Excerpted passage:
Draft principle 8 (Human displacement) recognizes the interconnectedness of providing relief for persons internationally and internally displaced by armed conflict on the one hand, and reducing the impact of displacement on the environment, on the other. The principle is addressed at States, international organizations and other ‘relevant actors’. In this regard, we welcome the inclusion of non-state armed groups in Paragraph 7 of the commentary, which lists, in a non-exhaustive manner, who the ‘relevant actors’ could be.

Draft principle 10 (Due diligence by business enterprises) and 11 (Liability of business enterprises) belong to an area of law that is under rapid development. The Nordic countries welcome these provisions, which may serve as catalysts for legislative measures and good practices. We also appreciate the Commission’s use of the term of ‘business enterprises’, in line with the United Nations Guiding Principles on Business and Human Rights.

We appreciate the confirmation by the Commission in draft principle 12 that the Martens Clause applies to the protection of the environment. Similarly, the Nordic countries welcome draft principle 16, which restates the prohibition of pillage and its applicability to natural resources.


The Nordic countries find it important that the draft principles address the environmental obligations of an occupying power. We are pleased with the detail and depth of the analysis in the commentaries to draft principles 19-21, which we believe will be useful for those called upon to apply the principles.

We also welcome draft principle 22 (Peace processes) which aims to encourage parties to address matters relating to the restoration and protection of the environment as part of peace processes, including in peace agreements. In this regard, the Nordic countries emphasize the important role of local communities in peacebuilding and the right of women to equal, effective and meaningful participation in decision-making, including as regards restoration and protection of natural resources and the environment.


The Nordic countries appreciate the Commission’s inclusion of substantial principles on post-conflict measures. We particularly emphasize the need for cooperation and the sharing and granting of access to information to facilitate measures to remediate harm to the environment resulting from an armed conflict as outlined in draft principle 23. We agree that post-conflict environmental assessments may be crucial in facilitating measures to remediate harm to the environment resulting from an armed conflict. We are therefore pleased that the draft principle encourages relevant actors, States and non-State actors, including international organisations, to cooperate to ensure such assessments and remedial measures are carried out.

Remnants of war at sea pose significant legal challenges owing to the multifaceted nature of the law of the sea. As outlined in the commentary to draft principle 27, a particular State could have sovereignty, jurisdiction, both sovereignty and jurisdiction, or neither sovereignty nor jurisdiction, depending on where the remnants are located. Accordingly, draft principle 27 addresses States generally, not only those which have been involved in an armed conflict, and expressly encourages international cooperation to ensure that remnants of war at sea do not constitute a danger to the environment. Recalling our prior statements on this topic, we agree with the Commission’s approach, which leaves room for the development of law, while not undermining existing international legal obligations.


The Commission’s completion of this important topic is timely and indeed a major step forward in the systematization of the law relating to the protection of environment in relation to armed conflicts. In addition, the draft principles complement the important work by the International Committee of the Red Cross and Red Crescent (ICRC) in this area, including the updated ICRC Guidelines on the Protection of the Natural Environment in Armed Conflict. We also note the important work done by UNEP in its program on disasters and conflicts.

Records from a data collection:
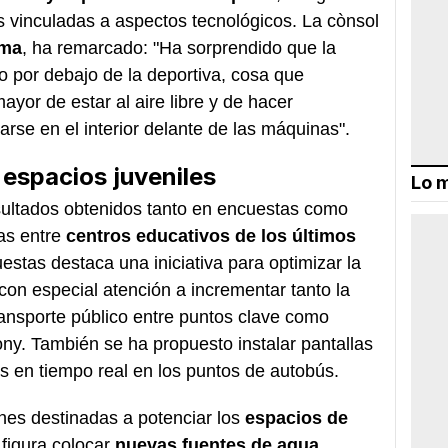
 vinculadas a aspectos tecnológicos. La cònsol
oma
, ha remarcado: "Ha sorprendido que la
o por debajo de la deportiva, cosa que
yor de estar al aire libre y de hacer
arse en el interior delante de las máquinas".
espacios juveniles
Lo m
sultados obtenidos tanto en encuestas como
as entre
centros educativos de los últimos
uestas destaca una iniciativa para optimizar la
 con especial atención a incrementar tanto la
ransporte público entre puntos clave como
ny. También se ha propuesto instalar pantallas
s en tiempo real en los puntos de autobús.
nes destinadas a potenciar los
espacios de
 figura colocar
nuevas fuentes de agua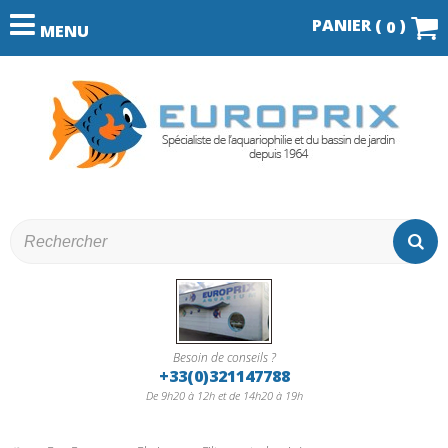
PANIER (
)
0
MENU
Besoin de conseils ?
+33(0)321147788
De 9h20 à 12h et de 14h20 à 19h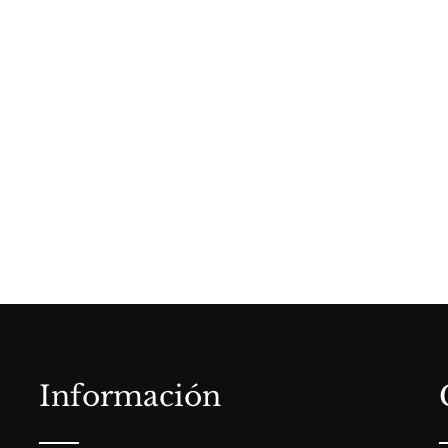
Información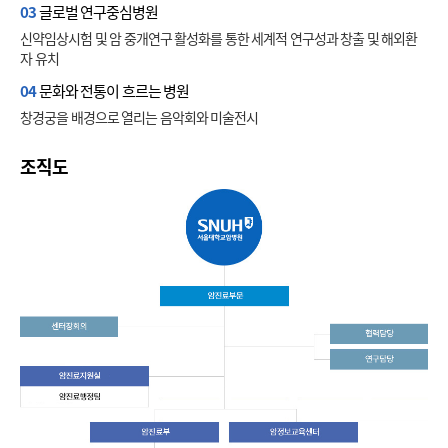
03
글로벌 연구중심병원
신약임상시험 및 암 중개연구 활성화를 통한 세계적 연구성과 창출 및 해외환
자 유치
04
문화와 전통이 흐르는 병원
창경궁을 배경으로 열리는 음악회와 미술전시
조직도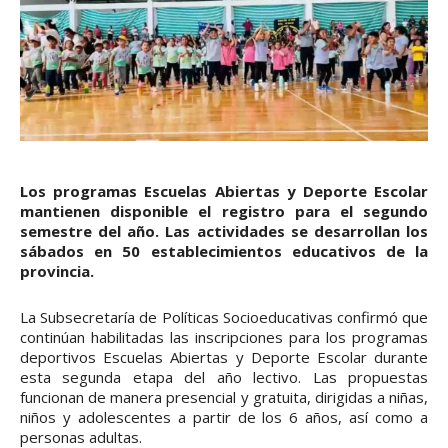
Los programas Escuelas Abiertas y Deporte Escolar
mantienen disponible el registro para el segundo
semestre del año. Las actividades se desarrollan los
sábados en 50 establecimientos educativos de la
provincia.
La Subsecretaría de Políticas Socioeducativas confirmó que
continúan habilitadas las inscripciones para los programas
deportivos Escuelas Abiertas y Deporte Escolar durante
esta segunda etapa del año lectivo. Las propuestas
funcionan de manera presencial y gratuita, dirigidas a niñas,
niños y adolescentes a partir de los 6 años, así como a
personas adultas.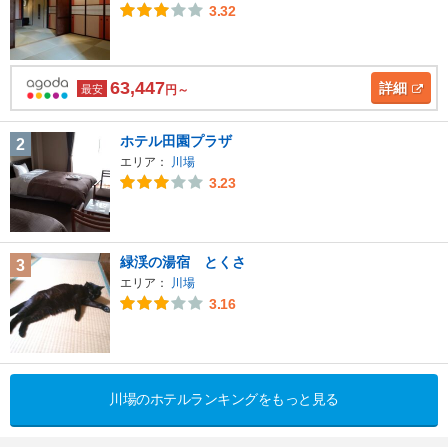
3.32
63,447
詳細
最安
円～
ホテル田園プラザ
2
エリア：
川場
3.23
緑渓の湯宿 とくさ
3
エリア：
川場
3.16
川場のホテルランキングをもっと見る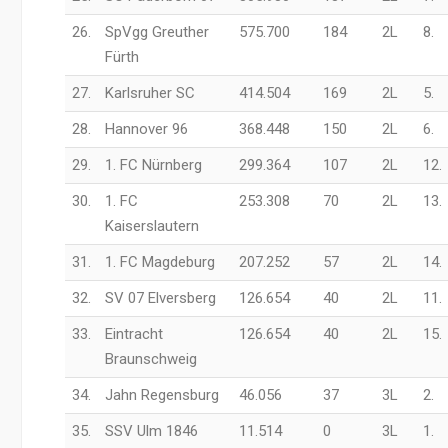
26.
SpVgg Greuther
575.700
184
2L
8.
Fürth
27.
Karlsruher SC
414.504
169
2L
5.
28.
Hannover 96
368.448
150
2L
6.
29.
1. FC Nürnberg
299.364
107
2L
12.
30.
1. FC
253.308
70
2L
13.
Kaiserslautern
31.
1. FC Magdeburg
207.252
57
2L
14.
32.
SV 07 Elversberg
126.654
40
2L
11.
33.
Eintracht
126.654
40
2L
15.
Braunschweig
34.
Jahn Regensburg
46.056
37
3L
2.
35.
SSV Ulm 1846
11.514
0
3L
1.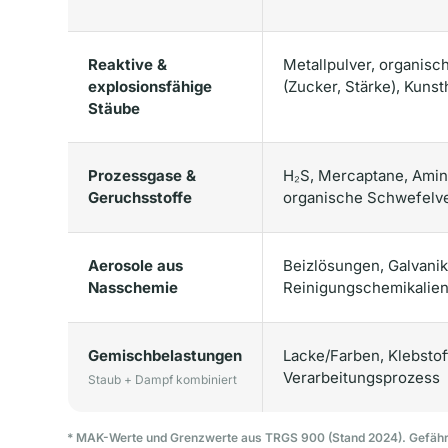
Reaktive &
Metallpulver, organisc
explosionsfähige
(Zucker, Stärke), Kuns
Stäube
Prozessgase &
H₂S, Mercaptane, Amine
Geruchsstoffe
organische Schwefelv
Aerosole aus
Beizlösungen, Galvanik
Nasschemie
Reinigungschemikalien,
Gemischbelastungen
Lacke/Farben, Klebstof
Verarbeitungsprozess
Staub + Dampf kombiniert
* MAK-Werte und Grenzwerte aus TRGS 900 (Stand 2024). Gefähr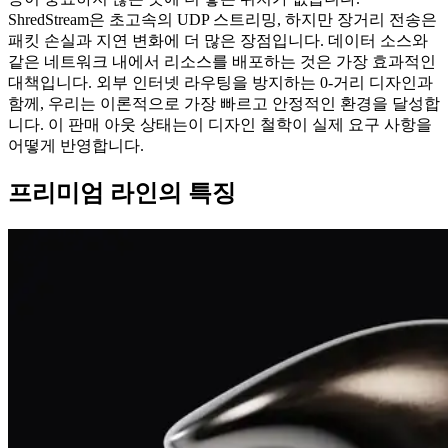
ShredStream은 초고속의 UDP 스트리밍, 하지만 장거리 전송은
패킷 손실과 지연 변화에 더 많은 장점입니다. 데이터 소스와
같은 네트워크 내에서 리소스를 배포하는 것은 가장 효과적인
대책입니다. 외부 인터넷 라우팅을 방지하는 0-거리 디자인과
함께, 우리는 이론적으로 가장 빠르고 안정적인 환경을 달성합
니다. 이 판매 아웃 상태는이 디자인 철학이 실제 요구 사항을
어떻게 반영합니다.
프리미엄 라인의 특징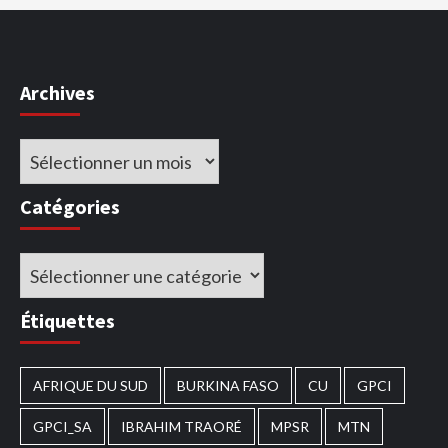
Archives
Archives
Catégories
Catégories
Étiquettes
AFRIQUE DU SUD
BURKINA FASO
CU
GPCI
GPCI_SA
IBRAHIM TRAORÉ
MPSR
MTN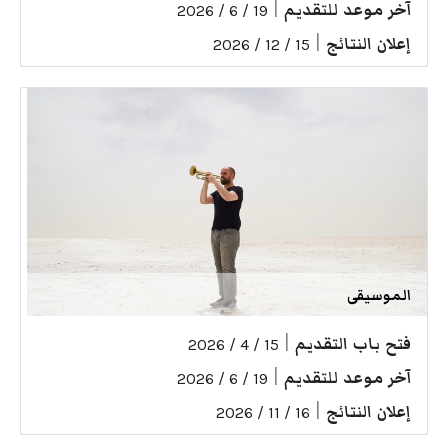
آخر موعد للتقديم
|
19 / 6 / 2026
إعلان النتائج
|
15 / 12 / 2026
الموسيقى
فتح باب التقديم
|
15 / 4 / 2026
آخر موعد للتقديم
|
19 / 6 / 2026
إعلان النتائج
|
16 / 11 / 2026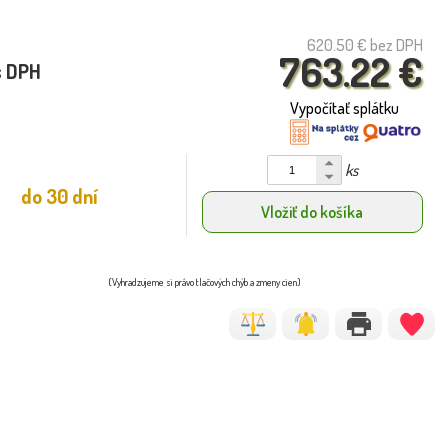
620.50 €
bez DPH
763.22 €
s DPH
Vypočítať splátku
ks
do 30 dní
Vložiť do košíka
(Vyhradzujeme si právo tlačových chýb a zmeny cien)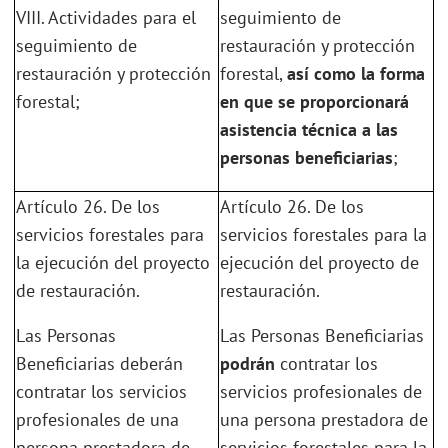
VIII. Actividades para el
seguimiento de
seguimiento de
restauración y protección
restauración y protección
forestal,
así como la forma
forestal;
en que se proporcionará
asistencia técnica a las
personas beneficiarias
;
Artículo 26. De los
Artículo 26. De los
servicios forestales para
servicios forestales para la
la ejecución del proyecto
ejecución del proyecto de
de restauración.
restauración.
Las Personas
Las Personas Beneficiarias
Beneficiarias deberán
podrán
contratar los
contratar los servicios
servicios profesionales de
profesionales de una
una persona prestadora de
persona prestadora de
servicios forestales para la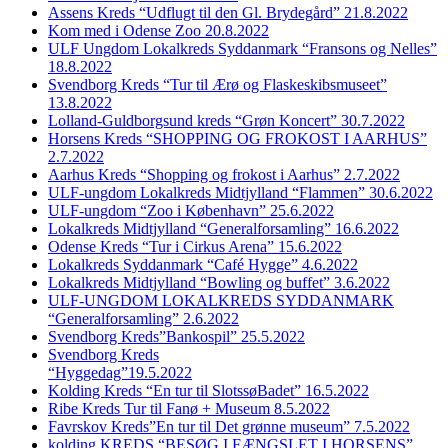
Assens Kreds “Udflugt til den Gl. Brydegård” 21.8.2022
Kom med i Odense Zoo 20.8.2022
ULF Ungdom Lokalkreds Syddanmark “Fransons og Nelles”
18.8.2022
Svendborg Kreds “Tur til Ærø og Flaskeskibsmuseet”
13.8.2022
Lolland-Guldborgsund kreds “Grøn Koncert” 30.7.2022
Horsens Kreds “SHOPPING OG FROKOST I AARHUS”
2.7.2022
Aarhus Kreds “Shopping og frokost i Aarhus” 2.7.2022
ULF-ungdom Lokalkreds Midtjylland “Flammen” 30.6.2022
ULF-ungdom “Zoo i København” 25.6.2022
Lokalkreds Midtjylland “Generalforsamling” 16.6.2022
Odense Kreds “Tur i Cirkus Arena” 15.6.2022
Lokalkreds Syddanmark “Café Hygge” 4.6.2022
Lokalkreds Midtjylland “Bowling og buffet” 3.6.2022
ULF-UNGDOM LOKALKREDS SYDDANMARK
“Generalforsamling” 2.6.2022
Svendborg Kreds”Bankospil” 25.5.2022
Svendborg Kreds
“Hyggedag”19.5.2022
Kolding Kreds “En tur til SlotssøBadet” 16.5.2022
Ribe Kreds Tur til Fanø + Museum 8.5.2022
Favrskov Kreds”En tur til Det grønne museum” 7.5.2022
kolding KREDS “BESØG I FÆNGSLET I HORSENS”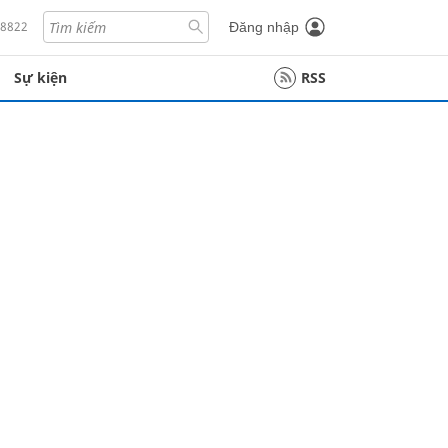
18822
Đăng nhập
Sự kiện
RSS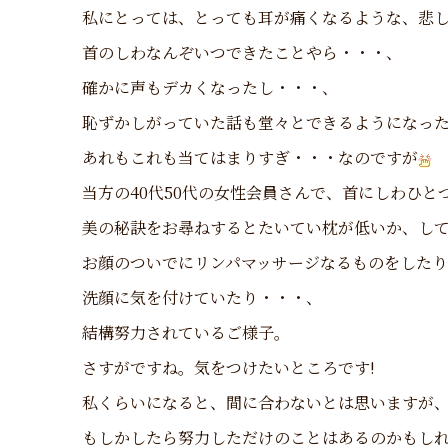
私にとっては、とっても耳が痛くなるような、悲
首のしわなんぞいつできたことやら・・・、
確かに声もデカくなったし・・・、
恥ずかしがっていた話も堂々とできるようになっ
あれもこれも当てはまりすぎ・・・なのですが
当方の40代50代の女性会員さんで、首にしわひと
美の秘訣をお尋ねするとたいてい枕が低いか、し
お顔のついでにリンパマッサージなるものをした
洗顔に気を付けていたり・・・、
結構努力されているご様子。
さすがですね。気をつけたいところです!
私くらいになると、間に合わないとは思いますが、
もしかしたら努力しただけのことはあるのかもし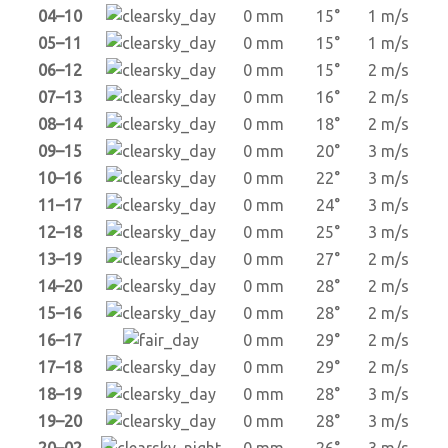
04–10
0 mm
15°
1 m/s
05–11
0 mm
15°
1 m/s
06–12
0 mm
15°
2 m/s
07–13
0 mm
16°
2 m/s
08–14
0 mm
18°
2 m/s
09–15
0 mm
20°
3 m/s
10–16
0 mm
22°
3 m/s
11–17
0 mm
24°
3 m/s
12–18
0 mm
25°
3 m/s
13–19
0 mm
27°
2 m/s
14–20
0 mm
28°
2 m/s
15–16
0 mm
28°
2 m/s
16–17
0 mm
29°
2 m/s
17–18
0 mm
29°
2 m/s
18–19
0 mm
28°
3 m/s
19–20
0 mm
28°
3 m/s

Problem to solve: List each draft principle that the Nordic countries' statement identifies by both its number and a title given in parentheses, along with that title. Rely solely on the text and not on the records.

Finished task:
- Draft principle 8 (Human displacement)
- Draft principle 10 (Due diligence by business enterprises)
- Draft principle 11 (Liability of business enterprises)
- Draft principle 22 (Peace processes)